It is only when you reach a twisting road – rarely the environment of choice for high and heavy SUVs – that the Cayenne Turbo suddenly puts clear air between it an every other remotely similar car we’ve driven.
With the optional active anti-roll bars, the handling is little short of phenomenal for such a large, heavy car. At medium effort it displays dazzling body control on the most challenging roads; try harder and you’ll find a bizarre level of mechanical grip followed by the steady onset of mild understeer.
On the road, that’s as far as you’re likely to get. And while we accept that on-track behaviour is irrelevant for a car such as this, we don’t feel we can leave it un-noted that on a circuit, if you use a trailing throttle into a quick curve to kill the understeer, this vast barge of an SUV drifts beautifully. Perhaps the most extraordinary statistic of all is that on our wet handling track, it went three seconds quicker than the 911 Turbo.

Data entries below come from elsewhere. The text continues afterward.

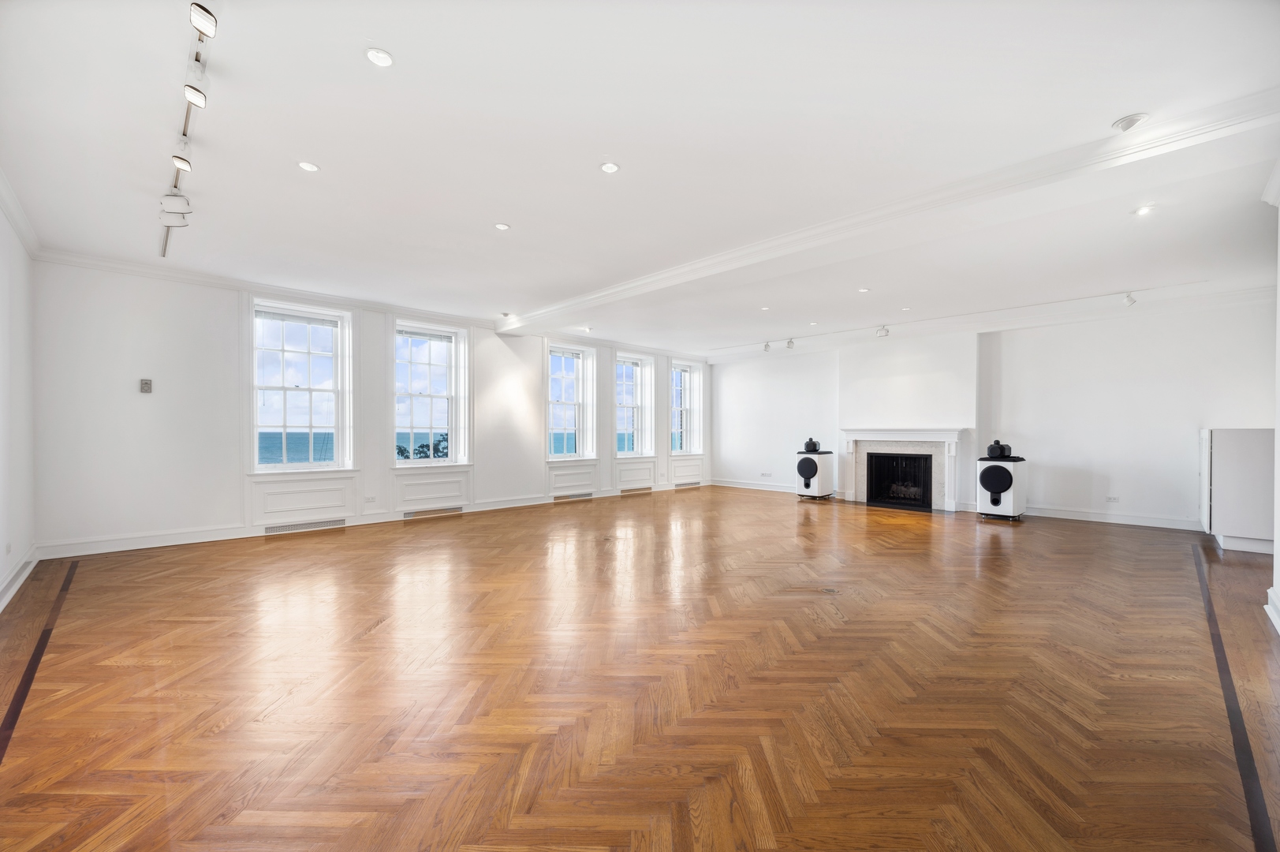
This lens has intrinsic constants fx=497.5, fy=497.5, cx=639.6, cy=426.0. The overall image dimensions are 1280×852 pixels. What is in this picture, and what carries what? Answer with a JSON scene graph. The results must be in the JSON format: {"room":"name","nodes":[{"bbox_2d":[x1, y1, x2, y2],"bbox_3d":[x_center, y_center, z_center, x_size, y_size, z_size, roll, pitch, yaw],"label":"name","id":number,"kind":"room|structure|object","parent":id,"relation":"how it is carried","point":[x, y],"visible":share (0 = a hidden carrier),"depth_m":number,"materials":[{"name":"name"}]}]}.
{"room":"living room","nodes":[
{"label":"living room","id":0,"kind":"room"},
{"bbox_2d":[0,190,38,612],"bbox_3d":[-3.009,-0.221,1.784,0.222,2.892,7.196,0,0,-44],"label":"left wall","id":1,"kind":"structure","parent":0,"point":[3,552],"depth_m":3.83,"materials":[{"name":"white paint"}]},
{"bbox_2d":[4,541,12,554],"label":"wall socket","id":2,"kind":"object","parent":1,"relation":"attached to","point":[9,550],"visible":0.98,"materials":[{"name":"white"}]},
{"bbox_2d":[0,545,39,611],"bbox_3d":[-3.351,1.130,2.342,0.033,0.127,5.463,0,0,-44],"label":"baseboard","id":3,"kind":"structure","parent":1,"relation":"attached to","point":[24,574],"depth_m":3.70,"materials":[{"name":"white paint"}]},
{"bbox_2d":[0,167,41,258],"bbox_3d":[-3.242,-1.588,2.166,0.134,0.133,5.879,0,0,-44],"label":"crown molding","id":4,"kind":"structure","parent":1,"relation":"attached to","point":[16,219],"depth_m":3.81,"materials":[{"name":"white paint"}]},
{"bbox_2d":[15,256,716,558],"bbox_3d":[-1.948,-0.201,7.900,9.812,2.902,0.266,0,0,-44],"label":"window wall","id":5,"kind":"structure","parent":0,"point":[231,478],"depth_m":5.29,"materials":[{"name":"white paint"}]},
{"bbox_2d":[138,377,153,392],"bbox_3d":[-4.754,-0.389,4.786,0.082,0.138,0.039,0,0,-44],"label":"thermostat","id":6,"kind":"object","parent":5,"relation":"attached to","point":[146,383],"visible":0.99,"depth_m":4.78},
{"bbox_2d":[247,296,354,472],"bbox_3d":[-4.102,-0.436,6.005,1.058,2.116,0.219,0,0,-44],"label":"window","id":7,"kind":"structure","parent":5,"relation":"in","point":[284,351],"depth_m":6.03,"materials":[{"name":"glass"}]},
{"bbox_2d":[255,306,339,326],"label":"window blind","id":8,"kind":"object","parent":7,"relation":"attached to","point":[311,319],"visible":0.98,"depth_m":5.93,"materials":[{"name":"white"}]},
{"bbox_2d":[245,472,358,525],"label":"wall panel","id":9,"kind":"object","parent":5,"relation":"attached to","point":[322,505],"visible":0.94,"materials":[{"name":"white paint"}]},
{"bbox_2d":[263,517,346,533],"bbox_3d":[-3.904,1.156,5.772,0.794,0.099,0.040,0,0,-44],"label":"vent","id":10,"kind":"object","parent":5,"relation":"in","point":[309,524],"visible":0.96,"depth_m":5.76,"materials":[{"name":"white metal"}]},
{"bbox_2d":[364,494,376,502],"bbox_3d":[-3.338,0.899,6.150,0.127,0.079,0.016,0,0,-44],"label":"wall socket","id":11,"kind":"object","parent":5,"relation":"attached to","point":[371,498],"visible":0.98,"depth_m":6.15,"materials":[{"name":"white plastic"}]},
{"bbox_2d":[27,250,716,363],"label":"crown molding","id":12,"kind":"structure","parent":5,"relation":"attached to","point":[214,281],"depth_m":5.84,"materials":[{"name":"white paint"}]},
{"bbox_2d":[38,480,721,558],"bbox_3d":[-2.110,1.159,7.476,8.498,0.132,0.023,0,0,-44],"label":"baseboard","id":13,"kind":"structure","parent":5,"relation":"attached to","point":[111,550],"depth_m":5.49,"materials":[{"name":"white paint"}]},
{"bbox_2d":[392,319,468,467],"bbox_3d":[-3.022,-0.407,7.073,1.030,2.127,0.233,0,0,-44],"label":"window","id":14,"kind":"structure","parent":5,"relation":"in","point":[452,366],"depth_m":7.13,"materials":[{"name":"glass"}]},
{"bbox_2d":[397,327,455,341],"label":"window blind","id":15,"kind":"object","parent":14,"relation":"attached to","point":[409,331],"visible":0.97,"depth_m":6.97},
{"bbox_2d":[390,466,473,511],"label":"wainscot panel","id":16,"kind":"object","parent":5,"relation":"attached to","point":[439,495],"visible":0.96,"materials":[{"name":"white paint"}]},
{"bbox_2d":[403,505,463,518],"bbox_3d":[-2.820,1.165,6.769,0.799,0.100,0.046,0,0,-44],"label":"vent","id":17,"kind":"object","parent":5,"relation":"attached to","point":[409,515],"visible":0.96,"depth_m":6.74,"materials":[{"name":"metal"}]},
{"bbox_2d":[544,341,596,459],"bbox_3d":[-1.286,-0.395,8.634,1.050,2.112,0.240,0,0,-44],"label":"window","id":18,"kind":"structure","parent":5,"relation":"in","point":[580,361],"depth_m":8.75,"materials":[{"name":"glass"}]},
{"bbox_2d":[544,462,599,496],"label":"wainscot panel","id":19,"kind":"object","parent":5,"relation":"attached to","point":[577,468],"visible":0.92,"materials":[{"name":"white paint"}]},
{"bbox_2d":[552,490,595,500],"bbox_3d":[-1.115,1.177,8.385,0.832,0.100,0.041,0,0,-44],"label":"vent","id":20,"kind":"object","parent":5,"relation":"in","point":[584,495],"visible":0.97,"depth_m":8.36,"materials":[{"name":"metal"}]},
{"bbox_2d":[614,350,654,457],"bbox_3d":[-0.177,-0.376,9.670,1.080,2.093,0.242,0,0,-44],"label":"window","id":21,"kind":"structure","parent":5,"relation":"in","point":[622,358],"depth_m":9.80,"materials":[{"name":"glass"}]},
{"bbox_2d":[612,458,656,490],"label":"wainscot panel","id":22,"kind":"object","parent":5,"relation":"attached to","point":[635,475],"visible":0.94,"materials":[{"name":"white paint"}]},
{"bbox_2d":[619,485,653,494],"bbox_3d":[-0.090,1.188,9.246,0.793,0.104,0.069,0,0,-44],"label":"vent","id":23,"kind":"object","parent":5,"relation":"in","point":[625,490],"visible":0.97,"depth_m":9.22,"materials":[{"name":"metal"}]},
{"bbox_2d":[669,359,701,451],"bbox_3d":[0.896,-0.367,10.557,1.028,2.027,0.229,0,0,-44],"label":"window","id":24,"kind":"structure","parent":5,"relation":"in","point":[687,376],"depth_m":10.70,"materials":[{"name":"glass"}]},
{"bbox_2d":[667,455,705,484],"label":"wainscot panel","id":25,"kind":"object","parent":5,"relation":"attached to","point":[684,472],"visible":0.85,"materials":[{"name":"white paint"}]},
{"bbox_2d":[674,480,701,487],"bbox_3d":[0.933,1.175,10.033,0.757,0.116,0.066,0,0,-44],"label":"vent","id":26,"kind":"object","parent":5,"relation":"in","point":[697,483],"visible":0.92,"depth_m":10.02,"materials":[{"name":"metal"}]},
{"bbox_2d":[0,0,1279,357],"bbox_3d":[0.757,-1.666,4.759,9.660,0.173,8.670,0,0,-44],"label":"ceiling","id":27,"kind":"structure","parent":0,"point":[522,214],"depth_m":2.85,"materials":[{"name":"white paint"}]},
{"bbox_2d":[157,0,216,257],"bbox_3d":[-2.555,-1.592,2.756,0.143,0.201,3.660,0,0,-44],"label":"track light","id":28,"kind":"object","parent":27,"relation":"attached to","point":[201,16],"visible":0.97,"depth_m":2.52,"materials":[{"name":"white metal"}]},
{"bbox_2d":[297,160,320,172],"bbox_3d":[-2.077,-1.626,3.115,0.120,0.009,0.120,0,0,-44],"label":"recessed light","id":29,"kind":"object","parent":27,"relation":"in","point":[309,167],"visible":0.98,"depth_m":3.11,"materials":[{"name":"white"}]},
{"bbox_2d":[365,47,394,67],"bbox_3d":[-1.150,-1.629,2.199,0.116,0.009,0.116,0,0,-44],"label":"recessed light","id":30,"kind":"object","parent":27,"relation":"in","point":[386,61],"visible":0.98,"depth_m":2.19,"materials":[{"name":"white"}]},
{"bbox_2d":[493,222,510,230],"bbox_3d":[-1.122,-1.623,4.039,0.120,0.009,0.121,0,0,-44],"label":"recessed light","id":31,"kind":"object","parent":27,"relation":"in","point":[501,227],"visible":0.98,"depth_m":4.03,"materials":[{"name":"white"}]},
{"bbox_2d":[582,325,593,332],"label":"ceiling light","id":32,"kind":"object","parent":27,"relation":"in","point":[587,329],"visible":0.99,"depth_m":8.10,"materials":[{"name":"white"}]},
{"bbox_2d":[599,160,619,173],"bbox_3d":[-0.189,-1.618,3.111,0.120,0.009,0.119,0,0,-44],"label":"recessed light","id":33,"kind":"object","parent":27,"relation":"in","point":[610,167],"visible":0.98,"depth_m":3.11,"materials":[{"name":"white"}]},
{"bbox_2d":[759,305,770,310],"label":"recessed light","id":34,"kind":"object","parent":27,"relation":"in","point":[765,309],"visible":0.99,"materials":[{"name":"white"}]},
{"bbox_2d":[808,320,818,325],"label":"recessed light","id":35,"kind":"object","parent":27,"relation":"in","point":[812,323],"visible":0.98,"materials":[{"name":"white"}]},
{"bbox_2d":[857,286,869,292],"bbox_3d":[2.593,-1.580,5.780,0.135,0.014,0.137,0,0,-44],"label":"recessed light","id":36,"kind":"object","parent":27,"relation":"in","point":[863,289],"visible":0.98,"depth_m":5.76,"materials":[{"name":"white"}]},
{"bbox_2d":[500,90,1279,338],"bbox_3d":[0.941,-1.542,4.803,0.372,0.125,7.723,0,0,-44],"label":"ceiling beam","id":37,"kind":"structure","parent":27,"relation":"attached to","point":[677,279],"depth_m":3.33,"materials":[{"name":"white paint"}]},
{"bbox_2d":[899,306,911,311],"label":"recessed light","id":38,"kind":"object","parent":27,"relation":"in","point":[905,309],"visible":0.98,"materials":[{"name":"white"}]},
{"bbox_2d":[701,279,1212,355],"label":"track light","id":39,"kind":"object","parent":27,"relation":"attached to","point":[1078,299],"visible":0.98,"depth_m":6.46,"materials":[{"name":"white metal"}]},
{"bbox_2d":[761,340,771,351],"bbox_3d":[2.316,-1.461,9.103,0.111,0.196,0.122,0,0,-44],"label":"track light","id":40,"kind":"object","parent":39,"relation":"attached to","point":[767,346],"visible":0.99,"depth_m":9.08,"materials":[{"name":"white metal"}]},
{"bbox_2d":[784,337,795,349],"bbox_3d":[2.604,-1.447,8.628,0.120,0.191,0.114,0,0,-44],"label":"track light","id":41,"kind":"object","parent":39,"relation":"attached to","point":[790,341],"visible":0.99,"depth_m":8.61,"materials":[{"name":"white metal"}]},
{"bbox_2d":[876,324,890,337],"bbox_3d":[3.632,-1.431,7.442,0.126,0.169,0.155,0,0,-44],"label":"track light","id":42,"kind":"object","parent":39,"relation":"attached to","point":[885,331],"visible":0.99,"depth_m":7.42,"materials":[{"name":"white metal"}]},
{"bbox_2d":[1122,291,1136,306],"bbox_3d":[5.743,-1.508,5.835,0.109,0.170,0.107,0,0,-44],"label":"track light","id":43,"kind":"object","parent":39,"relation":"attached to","point":[1131,301],"visible":0.99,"depth_m":5.82,"materials":[{"name":"white metal"}]},
{"bbox_2d":[1112,112,1149,132],"bbox_3d":[2.594,-1.601,2.634,0.137,0.047,0.139,0,0,-44],"label":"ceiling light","id":44,"kind":"object","parent":27,"relation":"attached to","point":[1131,120],"visible":1,"depth_m":2.61,"materials":[{"name":"white metal"}]},
{"bbox_2d":[1133,203,1154,215],"bbox_3d":[3.717,-1.595,3.664,0.120,0.010,0.121,0,0,-44],"label":"recessed light","id":45,"kind":"object","parent":27,"relation":"in","point":[1143,210],"visible":0.98,"depth_m":3.66,"materials":[{"name":"white"}]},
{"bbox_2d":[0,485,1279,851],"bbox_3d":[0.964,1.262,4.591,9.994,0.121,8.165,0,0,-44],"label":"floor","id":46,"kind":"structure","parent":0,"point":[642,510],"depth_m":2.29,"materials":[{"name":"brown wood"}]},
{"bbox_2d":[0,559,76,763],"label":"floor strip","id":47,"kind":"object","parent":46,"relation":"on","point":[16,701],"visible":0.95,"depth_m":2.44,"materials":[{"name":"brown wood"}]},
{"bbox_2d":[794,449,834,499],"bbox_3d":[3.009,0.850,8.654,0.495,0.798,0.466,0,0,-44],"label":"speaker","id":48,"kind":"object","parent":46,"relation":"on","point":[810,457],"visible":0.98,"depth_m":8.48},
{"bbox_2d":[802,436,820,453],"bbox_3d":[3.141,0.342,9.139,0.280,0.270,0.262,0,0,21],"label":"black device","id":49,"kind":"object","parent":48,"relation":"on","point":[807,448],"visible":0.99,"depth_m":9.06,"materials":[{"name":"black plastic"}]},
{"bbox_2d":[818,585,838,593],"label":"floor outlet","id":50,"kind":"object","parent":46,"relation":"in","point":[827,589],"visible":0.97,"depth_m":3.67,"materials":[{"name":"metal"}]},
{"bbox_2d":[976,455,1027,520],"bbox_3d":[4.909,0.831,6.802,0.521,0.823,0.487,0,0,-44],"label":"speaker","id":51,"kind":"object","parent":46,"relation":"on","point":[995,468],"visible":0.98,"depth_m":6.62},
{"bbox_2d":[985,440,1012,458],"bbox_3d":[4.967,0.318,6.911,0.271,0.239,0.274,0,0,-44],"label":"speaker","id":52,"kind":"object","parent":51,"relation":"on","point":[990,448],"visible":0.99,"depth_m":6.83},
{"bbox_2d":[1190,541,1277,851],"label":"floor strip","id":53,"kind":"object","parent":46,"relation":"on","point":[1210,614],"visible":0.95,"depth_m":1.97,"materials":[{"name":"brown wood"}]},
{"bbox_2d":[1198,427,1275,554],"bbox_3d":[6.263,0.633,5.208,0.920,1.220,0.536,0,0,-44],"label":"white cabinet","id":54,"kind":"object","parent":46,"relation":"on","point":[1240,448],"visible":0.93,"depth_m":4.93,"materials":[{"name":"white"}]},
{"bbox_2d":[701,294,1279,533],"bbox_3d":[4.379,-0.186,8.231,0.293,2.915,8.185,0,0,-44],"label":"fireplace wall","id":55,"kind":"structure","parent":0,"point":[1053,487],"depth_m":6.84,"materials":[{"name":"white paint"}]},
{"bbox_2d":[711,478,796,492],"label":"baseboard","id":56,"kind":"structure","parent":55,"relation":"attached to","point":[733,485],"depth_m":9.98,"materials":[{"name":"white paint"}]},
{"bbox_2d":[759,470,772,476],"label":"wall socket","id":57,"kind":"object","parent":55,"relation":"attached to","point":[765,472],"visible":0.99,"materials":[{"name":"white plastic"}]},
{"bbox_2d":[836,427,968,511],"bbox_3d":[4.165,0.648,7.933,0.417,1.215,1.943,0,0,-44],"label":"fireplace","id":58,"kind":"object","parent":55,"relation":"attached to","point":[850,438],"visible":0.92,"depth_m":7.84,"materials":[{"name":"white stone"}]},
{"bbox_2d":[866,451,934,508],"bbox_3d":[4.280,0.844,8.056,0.457,0.842,0.978,0,0,-44],"label":"fireplace screen","id":59,"kind":"object","parent":58,"relation":"in","point":[875,487],"visible":0.95,"depth_m":8.04,"materials":[{"name":"black metal"}]},
{"bbox_2d":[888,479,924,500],"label":"fire log","id":60,"kind":"object","parent":58,"relation":"in","point":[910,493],"visible":0.71,"depth_m":8.06,"materials":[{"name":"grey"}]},
{"bbox_2d":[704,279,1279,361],"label":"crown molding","id":61,"kind":"structure","parent":55,"relation":"attached to","point":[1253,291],"depth_m":6.90,"materials":[{"name":"white paint"}]},
{"bbox_2d":[1104,495,1119,502],"bbox_3d":[5.911,0.912,6.230,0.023,0.077,0.134,0,0,-44],"label":"wall socket","id":62,"kind":"object","parent":55,"relation":"attached to","point":[1110,498],"visible":0.99,"depth_m":6.23,"materials":[{"name":"white plastic"}]},
{"bbox_2d":[1022,504,1201,530],"bbox_3d":[6.234,1.176,6.288,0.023,0.124,3.062,0,0,-44],"label":"baseboard","id":63,"kind":"structure","parent":55,"relation":"attached to","point":[1053,515],"depth_m":6.42,"materials":[{"name":"white paint"}]},
{"bbox_2d":[1265,160,1279,636],"bbox_3d":[3.234,-0.240,2.231,4.151,2.951,0.260,0,0,-44],"label":"right wall","id":64,"kind":"structure","parent":0,"point":[1278,428],"depth_m":3.13,"materials":[{"name":"white paint"}]},
{"bbox_2d":[1264,586,1279,633],"bbox_3d":[3.162,1.132,2.212,2.979,0.140,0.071,0,0,-44],"label":"baseboard","id":65,"kind":"structure","parent":64,"relation":"attached to","point":[1270,589],"depth_m":3.07,"materials":[{"name":"white paint"}]},
{"label":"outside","id":66,"kind":"structure","parent":0,"visible":0},
{"label":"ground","id":67,"kind":"structure","parent":66,"visible":0},
{"bbox_2d":[395,432,447,458],"bbox_3d":[-3.800,0.833,8.811,1.460,1.368,1.063,0,0,-44],"label":"tree","id":68,"kind":"object","parent":67,"relation":"on","point":[401,450],"visible":0.19,"depth_m":8.68,"materials":[{"name":"green plant"}]}
]}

It even rides well, something we’re not used to saying about Cayennes. Whether this is also down to the roll bars or some other, undocumented tweak in the air suspension we cannot say. There’s still some wheel patter at low speeds in town, but at a motorway cruise or on quick country roads the car is suspended firmly yet never harshly, unless you press the sport button to stiffen the dampers further still.

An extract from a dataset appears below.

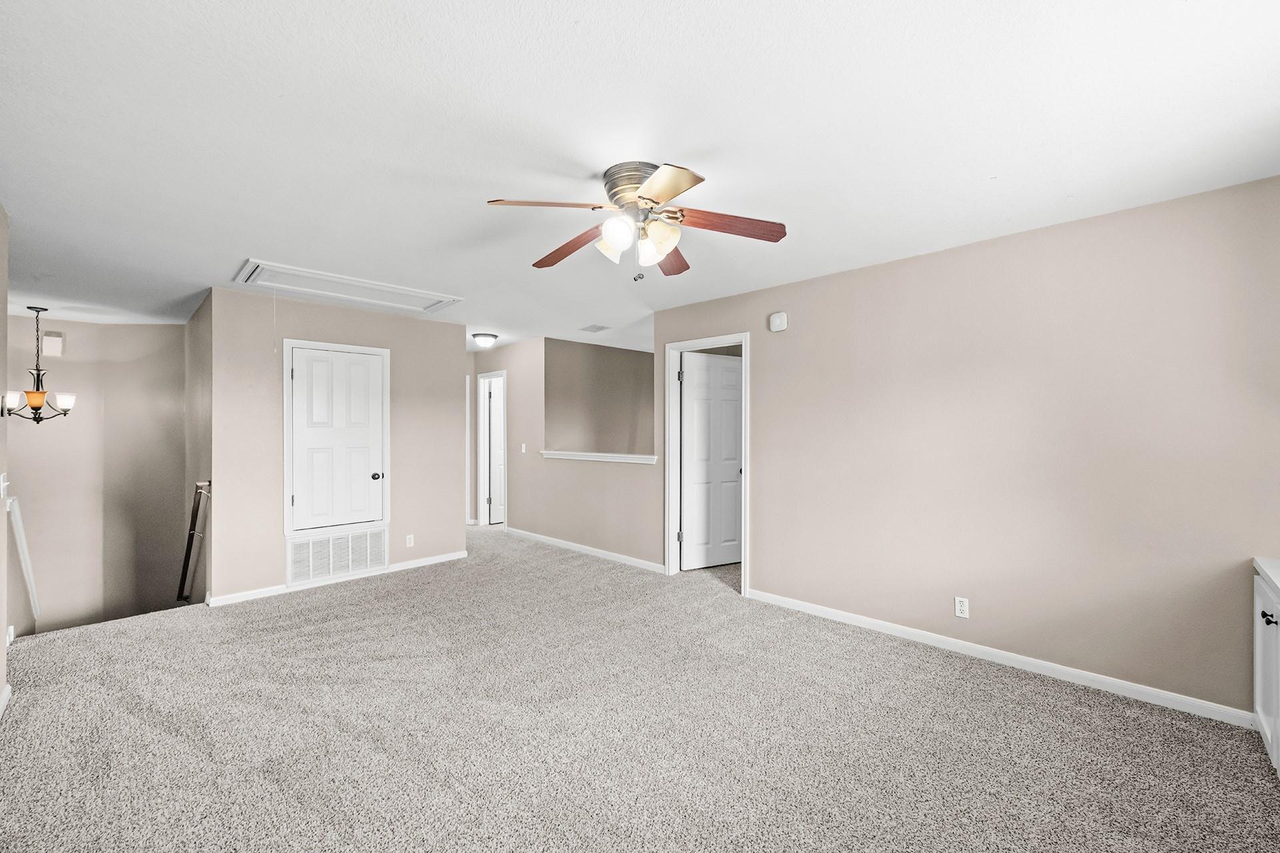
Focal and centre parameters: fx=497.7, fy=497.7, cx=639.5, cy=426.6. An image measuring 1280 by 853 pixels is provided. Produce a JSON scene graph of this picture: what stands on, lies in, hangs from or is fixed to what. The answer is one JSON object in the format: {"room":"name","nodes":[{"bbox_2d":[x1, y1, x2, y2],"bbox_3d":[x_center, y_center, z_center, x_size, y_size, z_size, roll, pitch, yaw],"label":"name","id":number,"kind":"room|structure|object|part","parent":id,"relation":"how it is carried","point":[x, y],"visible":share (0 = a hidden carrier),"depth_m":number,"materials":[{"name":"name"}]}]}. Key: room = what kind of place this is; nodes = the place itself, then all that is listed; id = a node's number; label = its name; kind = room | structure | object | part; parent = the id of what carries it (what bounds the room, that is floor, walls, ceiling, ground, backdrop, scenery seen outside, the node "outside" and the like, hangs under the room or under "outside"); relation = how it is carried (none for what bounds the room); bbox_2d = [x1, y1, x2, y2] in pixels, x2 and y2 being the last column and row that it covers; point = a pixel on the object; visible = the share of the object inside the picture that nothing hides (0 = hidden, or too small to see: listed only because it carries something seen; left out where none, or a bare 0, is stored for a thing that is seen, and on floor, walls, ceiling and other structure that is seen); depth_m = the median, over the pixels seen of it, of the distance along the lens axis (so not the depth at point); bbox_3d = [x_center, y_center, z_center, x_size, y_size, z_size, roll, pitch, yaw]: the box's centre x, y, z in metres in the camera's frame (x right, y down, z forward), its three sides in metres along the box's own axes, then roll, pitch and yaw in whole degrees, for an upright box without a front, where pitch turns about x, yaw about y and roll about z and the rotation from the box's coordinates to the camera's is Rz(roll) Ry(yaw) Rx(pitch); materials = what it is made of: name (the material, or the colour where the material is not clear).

Only the brakes disappoint. You’d think with bigger discs at each corner and Porsche’s unequalled reputation in this department that the Cayenne Turbo would be unimpeachable on this score, and if you look at the bald figures, it seems that it will stand on its nose with the best of them. However, what the bare statistics do not reveal is the long and mushy travel of the brake pedal, which is a long way from ideal for any SUV, let alone one making the promise borne by the shield of Stuttgart on its nose.